川西:明確には答えていませんが、当面はアフィーラのロゴマークがその役割を果たすと思って下さい。エンブレムを付けないのは、「メディアバー」というディスプレイを装着することによって自己表現が可能だということにあります。一般的なエンブレムは固定で付けることになりますが、我々はディスプレイでの表現でそれに対応することで動的に変えられることを考えました。そこでアフィーラの表示をできるようにしたのもそれが理由です。その意味では、アフィーラのロゴマークがエンブレムということになるのかもしれません。

---:ソニーはデバイスをたくさん作っていて、このプロトタイプにも45個のセンサーを載せています。クルマでなければできないエンタテインメントの中で、車載品質になっているセンサーから来る信号情報を利用して、何かをやるという発想はありますか?

川西:ADASは一つのエンタテインメントになるんじゃないかと思っています。

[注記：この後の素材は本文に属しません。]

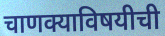
चाणक्याविषयीची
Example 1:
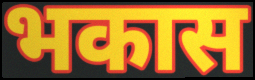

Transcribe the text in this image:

भकास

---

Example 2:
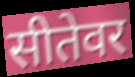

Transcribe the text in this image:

सीतेवर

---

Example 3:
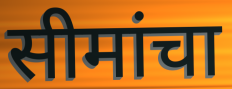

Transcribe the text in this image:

सीमांचा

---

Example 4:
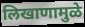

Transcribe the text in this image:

लिखाणामुळे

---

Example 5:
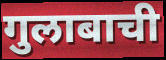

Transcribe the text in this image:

गुलाबाची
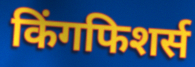
किंगफिशर्स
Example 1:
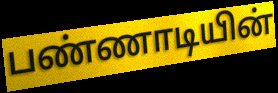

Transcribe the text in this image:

பண்ணாடியின்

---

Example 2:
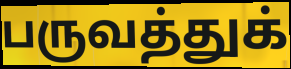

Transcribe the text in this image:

பருவத்துக்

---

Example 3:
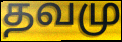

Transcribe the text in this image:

தவமு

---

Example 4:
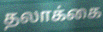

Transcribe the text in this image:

தலாக்கை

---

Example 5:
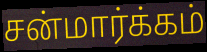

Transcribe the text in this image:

சன்மார்க்கம்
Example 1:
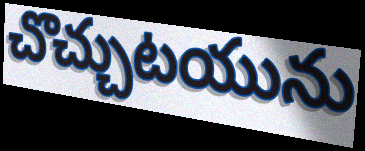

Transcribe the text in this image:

చొచ్చుటయును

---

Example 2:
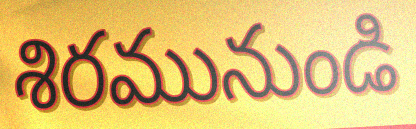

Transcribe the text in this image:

శిరమునుండి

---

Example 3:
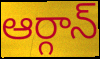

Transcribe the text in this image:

ఆర్గాన్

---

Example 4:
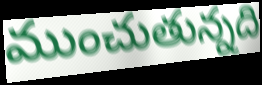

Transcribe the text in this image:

ముంచుతున్నది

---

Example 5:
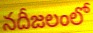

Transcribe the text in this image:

నదీజలంలో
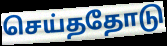
செய்ததோடு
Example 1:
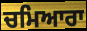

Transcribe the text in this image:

ਚਮਿਆਰਾ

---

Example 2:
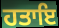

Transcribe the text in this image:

ਹਤਾਇ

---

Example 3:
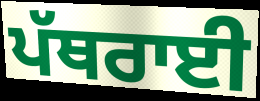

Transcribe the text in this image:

ਪੱਥਰਾਈ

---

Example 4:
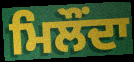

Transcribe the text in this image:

ਮਿਲੌਂਦਾ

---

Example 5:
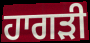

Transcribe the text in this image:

ਹਾਗੜੀ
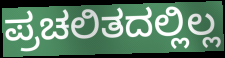
ಪ್ರಚಲಿತದಲ್ಲಿಲ್ಲ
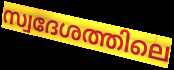
സ്വദേശത്തിലെ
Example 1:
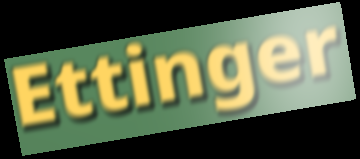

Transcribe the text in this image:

Ettinger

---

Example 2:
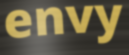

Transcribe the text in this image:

envy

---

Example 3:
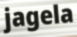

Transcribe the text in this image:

jagela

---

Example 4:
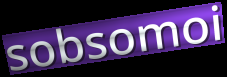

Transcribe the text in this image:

sobsomoi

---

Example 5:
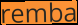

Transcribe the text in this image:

remba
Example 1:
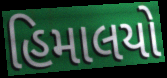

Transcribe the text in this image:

હિમાલયો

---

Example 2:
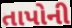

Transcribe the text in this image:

તાપોની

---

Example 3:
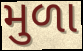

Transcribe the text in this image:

મુળા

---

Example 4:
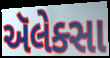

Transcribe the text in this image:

ઍલેક્સા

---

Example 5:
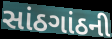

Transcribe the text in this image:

સાંઠગાંઠની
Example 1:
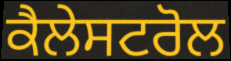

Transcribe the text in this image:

ਕੈਲੇਸਟਰੋਲ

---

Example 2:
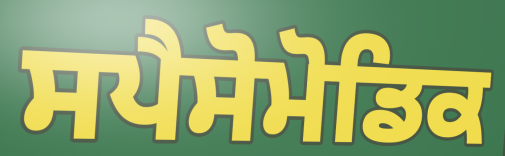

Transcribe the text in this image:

ਸਪੈਸੋਮੋਡਿਕ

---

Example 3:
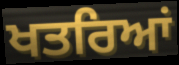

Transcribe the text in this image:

ਖਤਰਿਆਂ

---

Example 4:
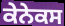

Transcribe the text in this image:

ਕੇਨੇਕਸ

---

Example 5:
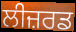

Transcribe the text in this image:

ਲੀਜ਼ਰਡ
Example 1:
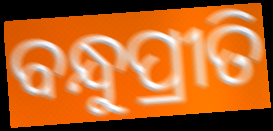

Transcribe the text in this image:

ବନ୍ଧୁପ୍ରୀତି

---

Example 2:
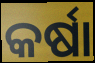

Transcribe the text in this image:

କର୍ଷା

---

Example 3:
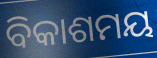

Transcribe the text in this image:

ବିକାଶମୟ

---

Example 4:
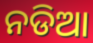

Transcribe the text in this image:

ନଡିଆ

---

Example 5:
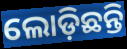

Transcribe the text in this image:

ଲୋଡ଼ିଛନ୍ତି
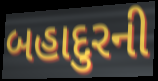
બહાદુરની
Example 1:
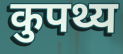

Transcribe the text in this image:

कुपथ्य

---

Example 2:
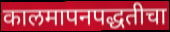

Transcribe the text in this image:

कालमापनपद्धतीचा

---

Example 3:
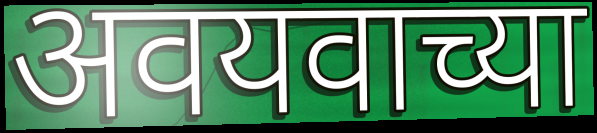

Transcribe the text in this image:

अवयवाच्या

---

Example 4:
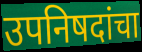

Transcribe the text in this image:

उपनिषदांचा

もちろん、安全性は担保した上での話ですが、たとえば挙動が完璧ではないクルマに乗っていて、その作動状況をディスプレイに表示してそれを楽しんだりしていることがあります。それをエンタテインメントとして言うには適切ではないかもしれませんが、ある意味、楽しめる情報になっているのは確かです。それを踏まえれば、必ずしもオーソドックスなエンタテインメントだけを考えなくてもいいのではないかと思っています。そうなればADASはもっと面白くもできるかもしれない。それが意外な見せ所になるのかもしれません。

---:クアルコムとの提携で「SnapDragon DigitalChassis」の採用などが話題になっていますが?

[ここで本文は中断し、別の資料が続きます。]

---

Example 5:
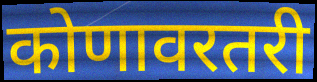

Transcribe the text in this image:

कोणावरतरी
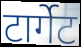
टार्गेट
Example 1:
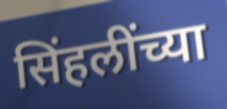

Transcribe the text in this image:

सिंहलींच्या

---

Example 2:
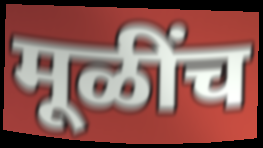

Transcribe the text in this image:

मूळींच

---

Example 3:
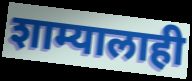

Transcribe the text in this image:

शाम्यालाही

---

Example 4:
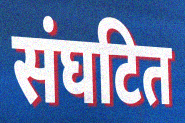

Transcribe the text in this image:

संघटित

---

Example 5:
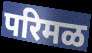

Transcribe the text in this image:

परिमळ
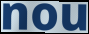
nou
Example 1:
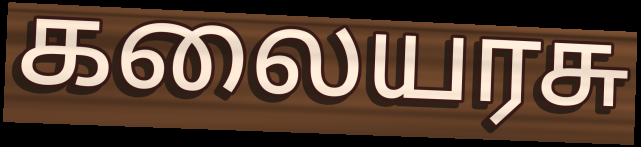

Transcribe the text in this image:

கலையரசு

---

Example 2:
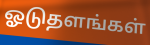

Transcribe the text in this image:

ஓடுதளங்கள்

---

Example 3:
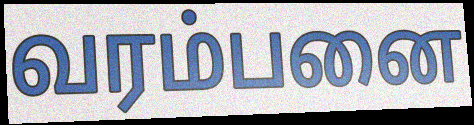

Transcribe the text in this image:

வரம்பனை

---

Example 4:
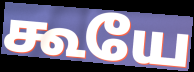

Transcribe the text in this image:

கூயே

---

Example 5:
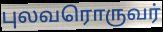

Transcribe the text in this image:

புலவரொருவர்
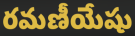
రమణీయేషు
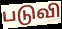
படுவி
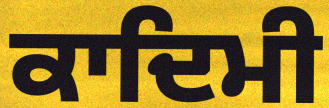
ਕਾਦਿਮੀ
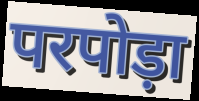
परपोड़ा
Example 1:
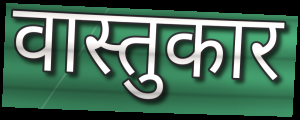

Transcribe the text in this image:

वास्तुकार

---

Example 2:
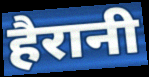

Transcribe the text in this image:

हैरानी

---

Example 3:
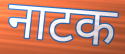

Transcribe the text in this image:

नाटक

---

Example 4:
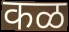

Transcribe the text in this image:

कळ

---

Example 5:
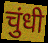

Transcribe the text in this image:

चुंधी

川西:それはあくまでソリューションとして提案されたということです。ただ、提供されているSoCを中心に自分たちのモビリティを投入していくことは事実なので、それを使ってくことをベースにしながら作り上げていくことにはなります。Digital ChassisにしてもAD/ADAS、HMI/IVI、テレマティクスなどいろんなものがあります。全部使っていくことを約束したわけではありません。(Epic Gamesのゲームエンジン「Unreal Engine」の採用も発表されましたが)他のOEMもやっていることなので、新しいモビリティとしての楽しみ方、エンタテインメントをEpic Gamesと、テクノロジーにとどまらずコンテンツの領域にまで踏み込んだ形を検討していきたいと考えているところです。